WHAT IS EXPECTED: The required output consists solely of the lines from the line containing "left hip: (419, 485)" through the end of the records, copied exactly.

Data excerpts:
###
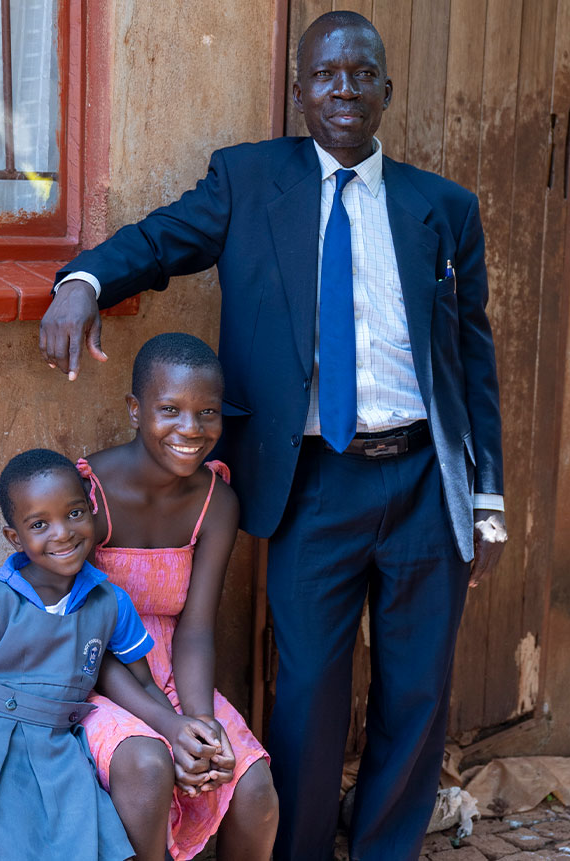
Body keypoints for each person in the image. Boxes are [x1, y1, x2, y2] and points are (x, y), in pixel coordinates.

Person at [38, 11, 508, 861]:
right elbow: (159, 240)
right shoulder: (250, 182)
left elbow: (473, 358)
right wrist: (84, 279)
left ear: (386, 91)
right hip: (313, 482)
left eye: (361, 75)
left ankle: (383, 848)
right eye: (325, 75)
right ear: (298, 92)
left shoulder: (444, 209)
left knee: (416, 690)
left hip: (419, 485)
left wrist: (487, 496)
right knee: (309, 690)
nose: (344, 91)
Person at [0, 448, 210, 861]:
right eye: (39, 524)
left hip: (62, 756)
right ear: (15, 538)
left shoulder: (110, 602)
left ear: (92, 510)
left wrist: (174, 732)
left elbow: (143, 682)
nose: (61, 533)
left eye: (74, 513)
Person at [77, 332, 278, 861]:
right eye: (170, 409)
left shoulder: (217, 502)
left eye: (207, 412)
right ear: (135, 410)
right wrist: (169, 727)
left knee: (252, 787)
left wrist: (199, 724)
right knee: (149, 766)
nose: (191, 429)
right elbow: (80, 635)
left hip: (172, 669)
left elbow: (195, 630)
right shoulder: (87, 498)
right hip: (96, 674)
###
TASK RESPONSE:
left hip: (419, 485)
left wrist: (487, 496)
right knee: (309, 690)
nose: (344, 91)
Person at [0, 448, 210, 861]:
right eye: (39, 524)
left hip: (62, 756)
right ear: (15, 538)
left shoulder: (110, 602)
left ear: (92, 510)
left wrist: (174, 732)
left elbow: (143, 682)
nose: (61, 533)
left eye: (74, 513)
Person at [77, 332, 278, 861]:
right eye: (170, 409)
left shoulder: (217, 502)
left eye: (207, 412)
right ear: (135, 410)
right wrist: (169, 727)
left knee: (252, 787)
left wrist: (199, 724)
right knee: (149, 766)
nose: (191, 429)
right elbow: (80, 635)
left hip: (172, 669)
left elbow: (195, 630)
right shoulder: (87, 498)
right hip: (96, 674)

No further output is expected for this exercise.